INPUT Block Start
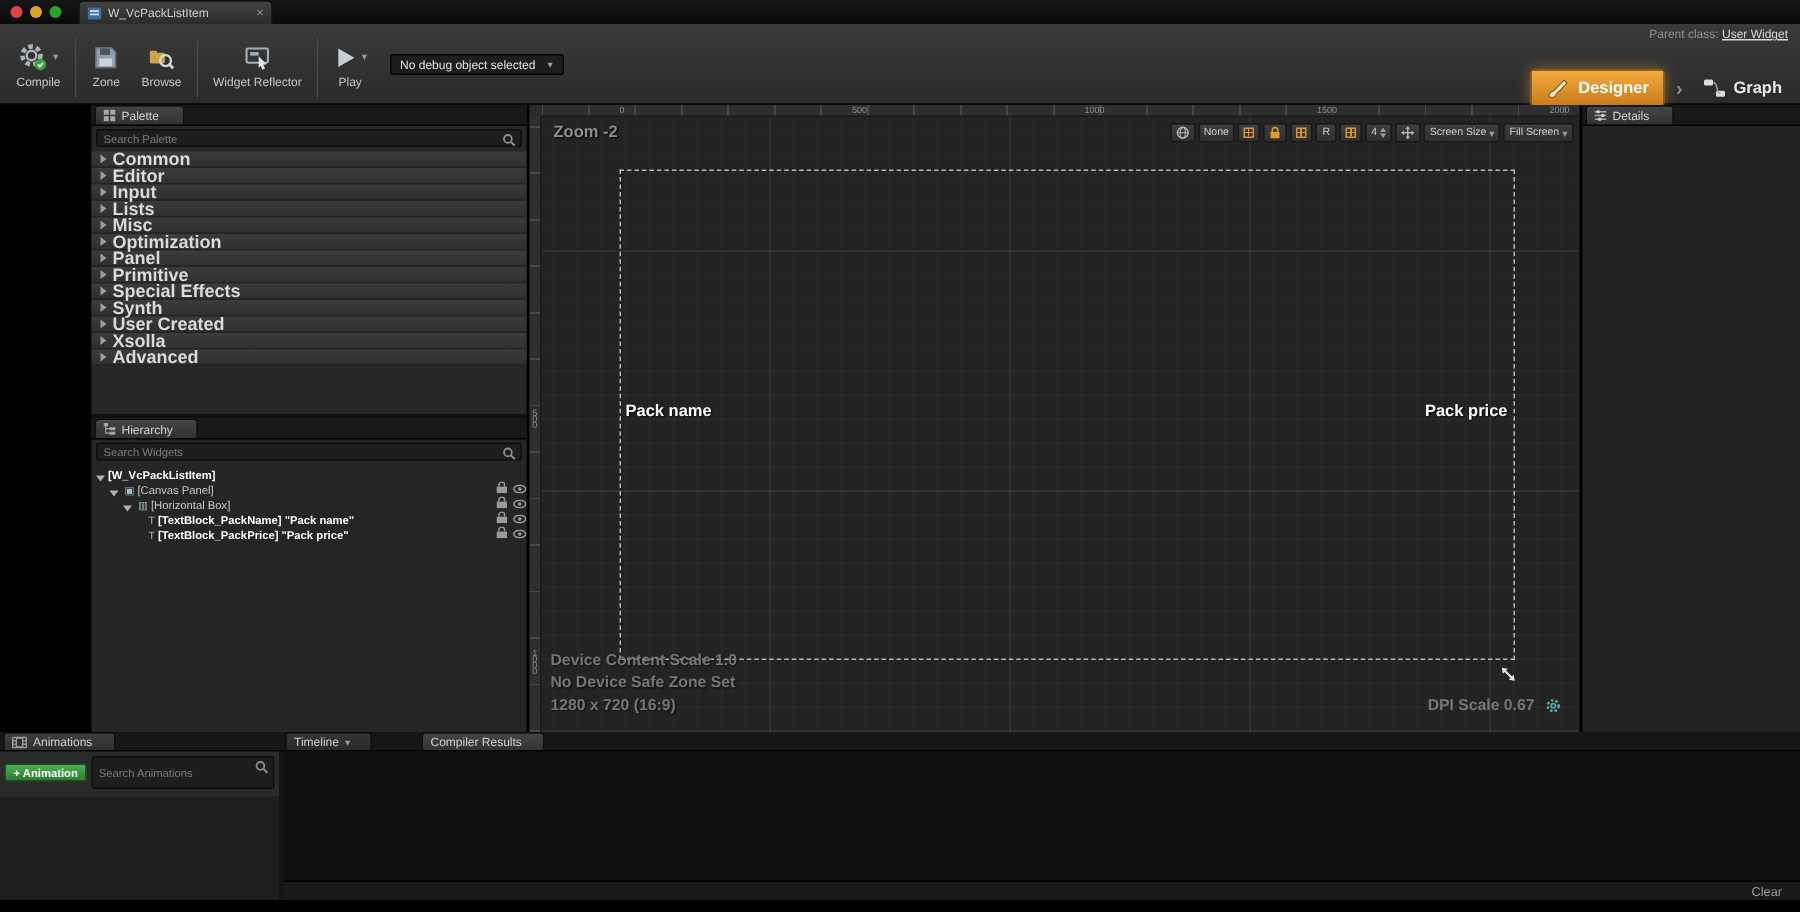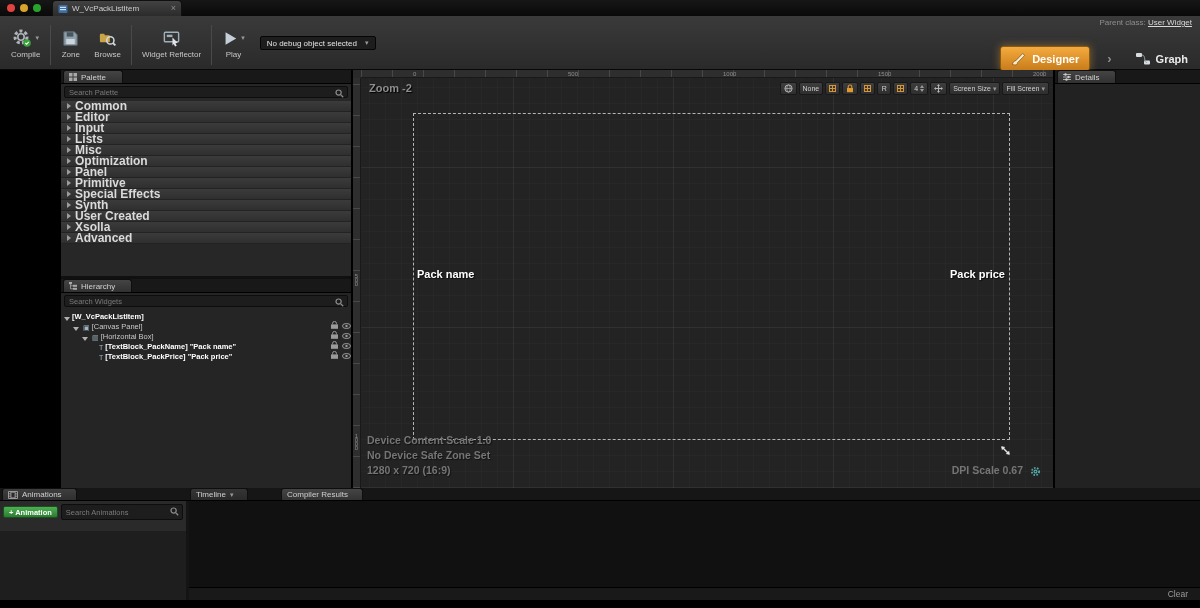--- a/index.html
+++ b/index.html
@@ -29,21 +29,21 @@
   .tb-row { position:absolute; left:4px; top:9px; display:flex; align-items:flex-start; }
   .tb-btn { display:flex; flex-direction:column; align-items:center; padding:2px 7px; border-radius:3px; }
   .tb-ico { height:22px; display:flex; align-items:center; gap:3px; }
   .tb-cap { font-size:8px; color:#c6c6c6; margin-top:1px; white-space:nowrap; }
   .dd { color:#999; font-size:7px; }
   .tb-sep { width:1px; height:40px; margin:0 3px; background:#1a1a1a; border-right:1px solid #4a4a4a; }
   .debug-group { display:flex; flex-direction:column; align-items:center; margin-left:8px; margin-top:11px;gap:24px; }
   .debug-select { height:14px; background:#1d1d1d; border:1px solid #060606; border-radius:2px;
     color:#e3e3e3; font-size:8px; display:flex; align-items:center; gap:8px; padding:0 6px; }
   .debug-cap { font-size:7px; color:#8a8a8a; margin-top:2px; }
-  .mode-cluster { position:absolute; right:6px; top:30px; display:flex; align-items:center; gap:17px;text-align:center; }
+  .mode-cluster { position:absolute; right:6px; top:30px; display:flex; align-items:center; gap:7px;text-align:center; }
   .designer-btn { height:25px; padding:0 10px; display:flex; align-items:center; gap:6px;
     background:linear-gradient(#f4ab3e,#c97c1b); border:1px solid #8a5a12; border-radius:3px;
     color:#fff; font-weight:bold; font-size:11px; box-shadow:0 0 9px rgba(244,170,60,.45); }
   .chev { color:#8f8f8f; font-size:13px; font-weight:bold; }
   .graph-btn { height:25px; padding:0 6px; display:flex; align-items:center; gap:5px;
     color:#eaeaea; font-weight:bold; font-size:11px; }
   
   .main { position:absolute; left:16px; top:70px; width:1200px; height:418px; background:#000;margin-left:45px; }
   .left-col { position:absolute; left:0; top:0; width:290px; height:418px; background:#101010; }
   .panel { position:absolute; left:0; width:290px; background:#272727; }
@@ -125,21 +125,21 @@
     padding:0 14px 0 5px; background:linear-gradient(#3e3e3e,#2f2f2f); border:1px solid #0e0e0e;
     border-bottom:none; border-radius:3px 3px 0 0; font-size:8px; color:#cfcfcf; }
   .tab-anim { left:2px; }
   .tab-timeline { left:190px; background:linear-gradient(#353535,#2a2a2a); }
   .tab-compiler { left:281px; background:linear-gradient(#454545,#333); }
   .anim-body { position:absolute; left:0; top:13px; width:186px; height:99px; background:#2a2a2a; }
   .anim-row { position:absolute; left:3px; top:3px; right:3px; display:flex; gap:3px; align-items:center; }
   .anim-add { height:12px; background:linear-gradient(#4db052,#2c7c32); border:1px solid #1d4d21;
     border-radius:2px; color:#fff; font-size:7.5px; font-weight:bold; display:flex; align-items:center;
     padding:0 5px; white-space:nowrap;text-align:right; }
-  .anim-search { position:relative; flex:1; height:16px; background:#1d1d1d; border:1px solid #0d0d0d;
+  .anim-search { position:relative; flex:1; height:22px; background:#1d1d1d; border:1px solid #0d0d0d;
     border-radius:2px; display:flex; align-items:center; padding:0 14px 0 4px; }
   .anim-search input { flex:1; background:transparent; border:none; outline:none; font-size:7.5px;
     color:#bdbdbd; font-family:"Liberation Sans",sans-serif; }
   .anim-search input::placeholder { color:#7a7a7a; }
   .anim-search svg { position:absolute; right:3px; top:1.5px; }
   .anim-list { position:absolute; left:0; top:30px; width:186px; bottom:0; background:#1e1e1e; }
   .out-body { position:absolute; left:189px; top:13px; right:0; height:87px; background:#111;
     border-bottom:1px solid #000; }
   .out-strip { position:absolute; left:189px; top:100px; right:0; height:12px; background:#191919; }
   .clear-btn { position:absolute; right:12px; top:1px; font-size:8.5px; color:#9c9c9c; }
INPUT Block End
ABOUT THIS TASK: From the records above, extract exactly and only the lines that begin at the line with "width:1px; height:40px; margin:0" and stop after the line with "padding:0 14px 0 5px;".

RESPONSE TO THE EXERCISE:
   .tb-sep { width:1px; height:40px; margin:0 3px; background:#1a1a1a; border-right:1px solid #4a4a4a; }
   .debug-group { display:flex; flex-direction:column; align-items:center; margin-left:8px; margin-top:11px;gap:24px; }
   .debug-select { height:14px; background:#1d1d1d; border:1px solid #060606; border-radius:2px;
     color:#e3e3e3; font-size:8px; display:flex; align-items:center; gap:8px; padding:0 6px; }
   .debug-cap { font-size:7px; color:#8a8a8a; margin-top:2px; }
-  .mode-cluster { position:absolute; right:6px; top:30px; display:flex; align-items:center; gap:17px;text-align:center; }
+  .mode-cluster { position:absolute; right:6px; top:30px; display:flex; align-items:center; gap:7px;text-align:center; }
   .designer-btn { height:25px; padding:0 10px; display:flex; align-items:center; gap:6px;
     background:linear-gradient(#f4ab3e,#c97c1b); border:1px solid #8a5a12; border-radius:3px;
     color:#fff; font-weight:bold; font-size:11px; box-shadow:0 0 9px rgba(244,170,60,.45); }
   .chev { color:#8f8f8f; font-size:13px; font-weight:bold; }
   .graph-btn { height:25px; padding:0 6px; display:flex; align-items:center; gap:5px;
     color:#eaeaea; font-weight:bold; font-size:11px; }
   
   .main { position:absolute; left:16px; top:70px; width:1200px; height:418px; background:#000;margin-left:45px; }
   .left-col { position:absolute; left:0; top:0; width:290px; height:418px; background:#101010; }
   .panel { position:absolute; left:0; width:290px; background:#272727; }
@@ -125,21 +125,21 @@
     padding:0 14px 0 5px; background:linear-gradient(#3e3e3e,#2f2f2f); border:1px solid #0e0e0e;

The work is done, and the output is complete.